The request (processing) function should be defined with the following prototype:

void request_fn(struct request_queue *q);

And it should be coded to fetch a request from its parameter q, say using

struct request *blk_fetch_request(struct request_queue *q);

and then either process it or initiate the processing. Whatever it does, it should be non-blocking, as this request function is called from a non-process context, and also after taking the queue’s spinlock. So, moreover only the functions not releasing or taking the queue’s spinlock should be used within the request function.

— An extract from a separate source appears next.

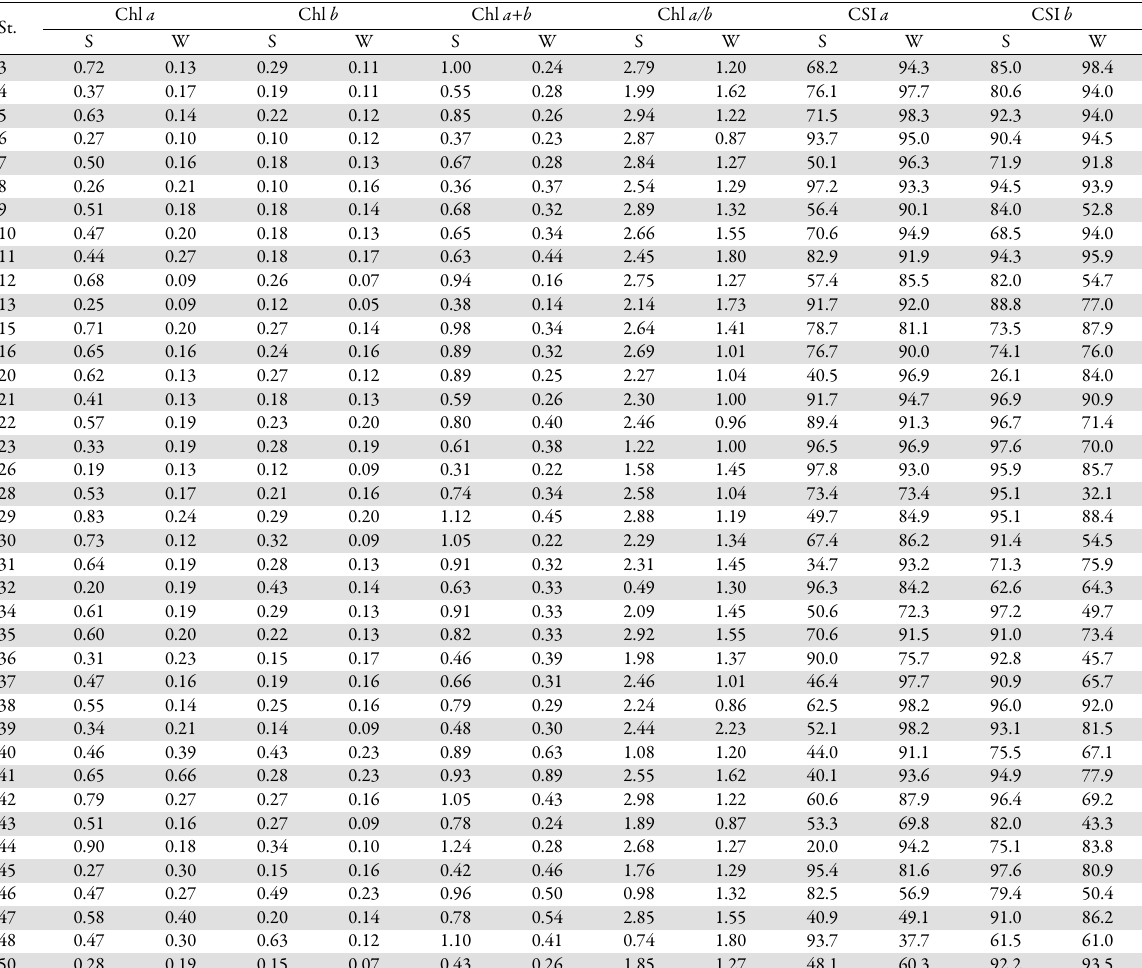
Table 3. Chlorophyll (Chl a , Chl b and Chl a + b ) concentrations (mg g -1 f. wt.), chlorophyll a/b ratio and chlorophyll stability index (CSI , %) at different stands inhabited by Zilla spinosa plants, in summer and winter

A typical request processing as demonstrated by the function rb_request() in ram_block.c is:

while ((req = blk_fetch_request(q)) != NULL) /* Fetching a request */
{
	/* Processing the request: the actual data transfer */
	ret = rb_transfer(req); /* Our custom function */
	/* Informing that the request has been processed with return of ret */
	__blk_end_request_all(req, ret);
}

Request and its processing

rb_transfer() is our key function, which parses a struct request and accordingly does the actual data transfer. The struct request mainly contains the direction of data transfer, starting sector for the data transfer, total number of sectors for the data transfer, and the scatter-gather buffer for data transfer. The various macros to extract these information from the struct request are as follows:

rq_data_dir(req); /* Operation: 0 - read from device; otherwise - write to device */
blk_req_pos(req); /* Starting sector to process */
blk_req_sectors(req); /* Total sectors to process */
rq_for_each_segment(bv, req, iter) /* Iterator to extract individual buffers */

rq_for_each_segment() is the special one which iterates over the struct request (req) using iter, and extracting the individual buffer information into the struct bio_vec (bv: basic input/output vector) on each iteration. And, then on each extraction, the appropriate data transfer is done, based on the operation type, invoking one of the following APIs from ram_device.c:

void ramdevice_write(sector_t sector_off, u8 *buffer, unsigned int sectors);
void ramdevice_read(sector_t sector_off, u8 *buffer, unsigned int sectors);

Check out the complete code of rb_transfer() in ram_block.c

Summing up

“With that, we have actually learnt the beautiful block drivers by traversing through the design of a hard disk, and playing around with partitioning, formatting, and various other raw operations on a hard disk. Thanks for your patient listening. Now, the session is open for questions. Or, you may post your queries as comments, below.”